Posverdades hispánicas
El soberanismo alienta una posverdad catalana en que los hechos pesan menos que la emoción
La posverdad (post-truth). Esta es la palabra del año. Define las circunstancias en las que los hechos influyen menos en la formación de la opinión pública que las apelaciones a la emoción y las creencias personales. Se trata de un palabro que se ha ido forjando en la última década, alimentado por un ciclo económico recesivo que ha dado alas al populismo, pero que ha adquirido carta de naturaleza con las victorias del Brexit y de Trump. El periodismo tiene su parte de responsabilidad: importa más lo que se piensa que lo que pasa. Se imponen unos formatos cada vez más simples, emotivos y espectaculares, que son la argamasa de las modernas catedrales emocionales. La última de ellas se está construyendo con Castro, un vil bellaco o un santo laico, sin término medio.
Existen también las posverdades hispánicas. Ya me referí a ellas en mi análisis El trumpismo en campaña (31/V/2016), donde decía que hay un trumpismo a la española, de baja intensidad, pero que ha dado buenos réditos electorales. Lo ha practicado Mariano Rajoy desde la campaña de las generales del 2011 –todo aquello que dijo que no haría en materia fiscal, de pensiones y de reforma laboral fue lo que después acabó haciendo– y lo siguió practicando antes del 26-J cuando prometió otra rebaja fiscal, pero se guardó una carta en la manga dirigida a Juncker: “En la segunda mitad del año, una vez que haya un nuevo Gobierno, estamos dispuestos a adoptar nuevas medidas”.

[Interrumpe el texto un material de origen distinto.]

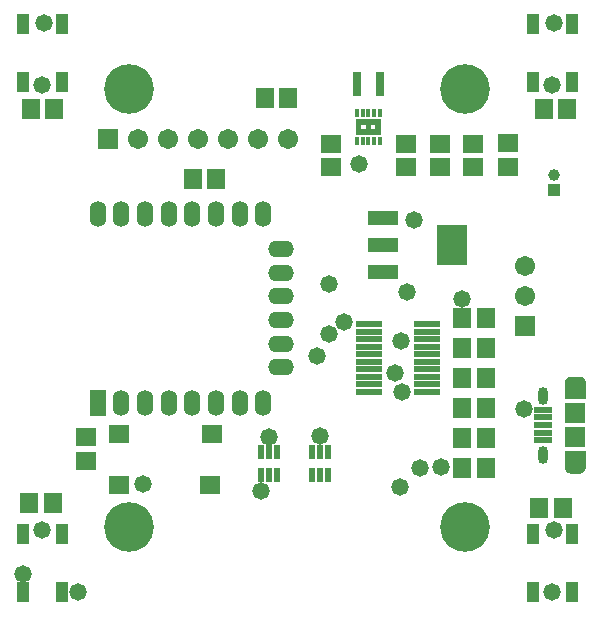
<source format=gts>
G04*
G04 #@! TF.GenerationSoftware,Altium Limited,Altium Designer,18.1.11 (251)*
G04*
G04 Layer_Color=8388736*
%FSLAX25Y25*%
%MOIN*%
G70*
G01*
G75*
%ADD15R,0.08556X0.02414*%
%ADD16R,0.10249X0.13792*%
%ADD17R,0.10249X0.04737*%
%ADD18R,0.06706X0.06312*%
%ADD19R,0.06312X0.06706*%
%ADD20R,0.01181X0.02772*%
%ADD21R,0.07099X0.05918*%
%ADD22R,0.02414X0.04698*%
%ADD23R,0.03150X0.07900*%
%ADD24R,0.05524X0.08674*%
%ADD25O,0.05524X0.08674*%
%ADD26O,0.08674X0.05524*%
%ADD27R,0.06902X0.06706*%
%ADD28R,0.06115X0.02375*%
%ADD29R,0.04343X0.06706*%
%ADD30C,0.06706*%
%ADD31R,0.06706X0.06706*%
%ADD32R,0.06706X0.06706*%
%ADD33C,0.03937*%
%ADD34R,0.03937X0.03937*%
%ADD35O,0.06902X0.03851*%
%ADD36O,0.03359X0.05918*%
%ADD37C,0.05800*%
%ADD38C,0.16548*%
G36*
X161327Y179187D02*
Y175788D01*
X152953D01*
Y177613D01*
Y179187D01*
Y181012D01*
X161327D01*
Y179187D01*
D02*
G37*
G36*
X227761Y95195D02*
X227863Y95185D01*
X227965Y95169D01*
X228066Y95147D01*
X228166Y95120D01*
X228264Y95088D01*
X228360Y95052D01*
X228454Y95010D01*
X228546Y94963D01*
X228635Y94911D01*
X228722Y94855D01*
X228805Y94794D01*
X228885Y94730D01*
X228962Y94661D01*
X229035Y94588D01*
X229104Y94511D01*
X229169Y94431D01*
X229229Y94348D01*
X229285Y94261D01*
X229337Y94172D01*
X229384Y94080D01*
X229426Y93986D01*
X229463Y93890D01*
X229494Y93792D01*
X229521Y93692D01*
X229542Y93591D01*
X229559Y93489D01*
X229569Y93387D01*
X229575Y93284D01*
Y93232D01*
Y87721D01*
X222685D01*
Y93232D01*
Y93284D01*
X222690Y93387D01*
X222701Y93489D01*
X222717Y93591D01*
X222739Y93692D01*
X222765Y93792D01*
X222797Y93890D01*
X222834Y93986D01*
X222876Y94080D01*
X222923Y94172D01*
X222974Y94261D01*
X223031Y94348D01*
X223091Y94431D01*
X223156Y94511D01*
X223225Y94588D01*
X223298Y94661D01*
X223375Y94730D01*
X223455Y94794D01*
X223538Y94855D01*
X223625Y94911D01*
X223714Y94963D01*
X223806Y95010D01*
X223900Y95052D01*
X223996Y95088D01*
X224094Y95120D01*
X224194Y95147D01*
X224295Y95169D01*
X224396Y95185D01*
X224499Y95195D01*
X224602Y95201D01*
X227658D01*
X227761Y95195D01*
D02*
G37*
G36*
X229575Y64886D02*
Y64834D01*
X229569Y64731D01*
X229559Y64629D01*
X229542Y64527D01*
X229521Y64426D01*
X229494Y64327D01*
X229463Y64228D01*
X229426Y64132D01*
X229384Y64038D01*
X229337Y63946D01*
X229285Y63857D01*
X229229Y63771D01*
X229169Y63687D01*
X229104Y63607D01*
X229035Y63530D01*
X228962Y63457D01*
X228885Y63389D01*
X228805Y63324D01*
X228722Y63263D01*
X228635Y63207D01*
X228546Y63155D01*
X228454Y63108D01*
X228360Y63067D01*
X228264Y63030D01*
X228166Y62998D01*
X228066Y62971D01*
X227965Y62950D01*
X227863Y62933D01*
X227761Y62923D01*
X227658Y62917D01*
X224602D01*
X224499Y62923D01*
X224396Y62933D01*
X224295Y62950D01*
X224194Y62971D01*
X224094Y62998D01*
X223996Y63030D01*
X223900Y63067D01*
X223806Y63108D01*
X223714Y63155D01*
X223625Y63207D01*
X223538Y63263D01*
X223455Y63324D01*
X223375Y63388D01*
X223298Y63457D01*
X223225Y63530D01*
X223156Y63607D01*
X223091Y63687D01*
X223031Y63771D01*
X222974Y63857D01*
X222923Y63946D01*
X222876Y64038D01*
X222834Y64132D01*
X222797Y64228D01*
X222765Y64327D01*
X222739Y64426D01*
X222717Y64527D01*
X222701Y64629D01*
X222690Y64731D01*
X222685Y64834D01*
Y64886D01*
Y70398D01*
X229575D01*
Y64886D01*
D02*
G37*
%LPC*%
G36*
X159478Y179187D02*
X157903D01*
Y177613D01*
X159478D01*
Y179187D01*
D02*
G37*
G36*
X156378D02*
X154803D01*
Y177613D01*
X156378D01*
Y179187D01*
D02*
G37*
%LPD*%
D15*
X176724Y112750D02*
D03*
Y110250D02*
D03*
Y107750D02*
D03*
Y105250D02*
D03*
Y102750D02*
D03*
Y100250D02*
D03*
Y97750D02*
D03*
Y95250D02*
D03*
Y92750D02*
D03*
Y90250D02*
D03*
X157276D02*
D03*
Y92750D02*
D03*
Y95250D02*
D03*
Y97750D02*
D03*
Y100250D02*
D03*
Y102750D02*
D03*
Y105250D02*
D03*
Y107750D02*
D03*
Y110250D02*
D03*
Y112750D02*
D03*
D16*
X184917Y139000D02*
D03*
D17*
X162083Y129945D02*
D03*
Y139000D02*
D03*
Y148055D02*
D03*
D18*
X63000Y67063D02*
D03*
Y74937D02*
D03*
X144640Y164963D02*
D03*
Y172837D02*
D03*
X192140Y164963D02*
D03*
Y172837D02*
D03*
X203640Y165058D02*
D03*
Y172932D02*
D03*
X169640Y164963D02*
D03*
Y172837D02*
D03*
X180865D02*
D03*
Y164963D02*
D03*
D19*
X51937Y53000D02*
D03*
X44063D02*
D03*
X221937Y51500D02*
D03*
X214063D02*
D03*
X215563Y184500D02*
D03*
X223437D02*
D03*
X44563D02*
D03*
X52437D02*
D03*
X122563Y188000D02*
D03*
X130437D02*
D03*
X98563Y161000D02*
D03*
X106437D02*
D03*
X196315Y84710D02*
D03*
X188441D02*
D03*
X196315Y74710D02*
D03*
X188441D02*
D03*
X188319Y114710D02*
D03*
X196193D02*
D03*
X196315Y94710D02*
D03*
X188441D02*
D03*
X196315Y64710D02*
D03*
X188441D02*
D03*
X196193Y104872D02*
D03*
X188319D02*
D03*
D20*
X161077Y173668D02*
D03*
X159109D02*
D03*
X157140D02*
D03*
X155172D02*
D03*
X153203D02*
D03*
Y183132D02*
D03*
X155172D02*
D03*
X157140D02*
D03*
X159109D02*
D03*
X161077D02*
D03*
D21*
X104500Y59000D02*
D03*
X74000D02*
D03*
X105000Y76000D02*
D03*
X74000D02*
D03*
D22*
X126559Y70222D02*
D03*
X124000D02*
D03*
X121441D02*
D03*
Y62584D02*
D03*
X124000D02*
D03*
X126559D02*
D03*
X143559Y70222D02*
D03*
X141000D02*
D03*
X138441D02*
D03*
Y62584D02*
D03*
X141000D02*
D03*
X143559D02*
D03*
D23*
X161140Y192900D02*
D03*
X153266D02*
D03*
D24*
X66926Y86500D02*
D03*
D25*
X74800D02*
D03*
X82674D02*
D03*
X90548D02*
D03*
X98422D02*
D03*
X106296D02*
D03*
X114170D02*
D03*
X122044D02*
D03*
X66926Y149492D02*
D03*
X74800D02*
D03*
X82674D02*
D03*
X90548D02*
D03*
X98422D02*
D03*
X106296D02*
D03*
X114170D02*
D03*
X122044D02*
D03*
D26*
X127918Y98382D02*
D03*
Y106256D02*
D03*
Y114130D02*
D03*
Y122004D02*
D03*
Y129878D02*
D03*
Y137752D02*
D03*
D27*
X226130Y82996D02*
D03*
Y75122D02*
D03*
D28*
X215500Y84177D02*
D03*
Y81618D02*
D03*
Y79059D02*
D03*
Y76500D02*
D03*
Y73941D02*
D03*
D29*
X212004Y193354D02*
D03*
X224996D02*
D03*
X212004Y212646D02*
D03*
X224996D02*
D03*
X42004Y193354D02*
D03*
X54996D02*
D03*
X42004Y212646D02*
D03*
X54996D02*
D03*
X224996Y42646D02*
D03*
X212004D02*
D03*
X224996Y23354D02*
D03*
X212004D02*
D03*
X54996Y42646D02*
D03*
X42004D02*
D03*
X54996Y23354D02*
D03*
X42004D02*
D03*
D30*
X209500Y132004D02*
D03*
Y122004D02*
D03*
X130500Y174450D02*
D03*
X120500D02*
D03*
X110500D02*
D03*
X100500D02*
D03*
X80500D02*
D03*
X90500D02*
D03*
D31*
X209500Y112004D02*
D03*
D32*
X70500Y174450D02*
D03*
D33*
X218848Y162500D02*
D03*
D34*
Y157500D02*
D03*
D35*
X226130Y92839D02*
D03*
Y65280D02*
D03*
D36*
X215500Y88902D02*
D03*
Y69217D02*
D03*
D37*
X154000Y166000D02*
D03*
X169989Y123500D02*
D03*
X168500Y90181D02*
D03*
X174265Y64890D02*
D03*
X167765Y58474D02*
D03*
X188500Y120972D02*
D03*
X82000Y59500D02*
D03*
X172500Y147500D02*
D03*
X48500Y192500D02*
D03*
X209000Y84500D02*
D03*
X181500Y65000D02*
D03*
X168000Y107000D02*
D03*
X166000Y96500D02*
D03*
X149000Y113500D02*
D03*
X140000Y102000D02*
D03*
X144000Y109500D02*
D03*
Y126000D02*
D03*
X49000Y213000D02*
D03*
X141000Y75500D02*
D03*
X124000Y75000D02*
D03*
X48500Y44000D02*
D03*
X218848D02*
D03*
X218500Y192500D02*
D03*
X219000Y213000D02*
D03*
X218500Y23354D02*
D03*
X121441Y57000D02*
D03*
X60500Y23354D02*
D03*
X42000Y29500D02*
D03*
D38*
X189500Y191000D02*
D03*
Y45000D02*
D03*
X77500D02*
D03*
Y191000D02*
D03*
M02*

</source>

En esta posverdad española tiene también su lugar la posverdad catalana. La alumbró la tormenta perfecta, en expresión del president Montilla, que representó la sentencia del TC contra el Estatut (junio del 2010) y la crisis económica (septiembre del 2008). Previamente, el soberanismo había ido acuñando nuevos conceptos –derecho a decidir por derecho a la autodeterminación, consulta por referéndum...–, pero es la suma de aquellos dos factores la que dio como resultado el auge exponencial del independentismo. No digo que el independentismo político fuese un populismo, pero afirmo que su eclosión electoral se inscribe en el auge de los populismos de distinto signo y bandera: dar respuestas simples a problemas complejos. El resultado es un país dividido en dos mitades, empatado consigo mismo. Esta es la clave de su éxito y también el factor de su fracaso.
La consulta del 9-N del 2014 fue un ejercicio de movilización del independentismo, pero sin un debate entre posiciones contrapuestas y sin una junta electoral que velara por la neutralidad. Las plebiscitarias del 27-S dieron como resultado ese país empatado consigo. Para salir del callejón sin salida, como la calle del 9 de Noviembre de Montoliu de Lleida, hay que rehacer el contrato social y buscar mayorías más amplias. Mientras tanto, Puigdemont, Junqueras, Mas y compañía alimentan la posverdad catalana, aquella en la que los hechos pesan menos que la emoción y las creencias personales. Valga una frase del president Mas en la inauguración de la calle del 9-N: “No es que no tenga salida. Es que no tiene entrada, y la razón es que hemos tapiado la entrada a nuestros adversarios y damos la salida a nuestras libertades”. Una posverdad a la catalana manera.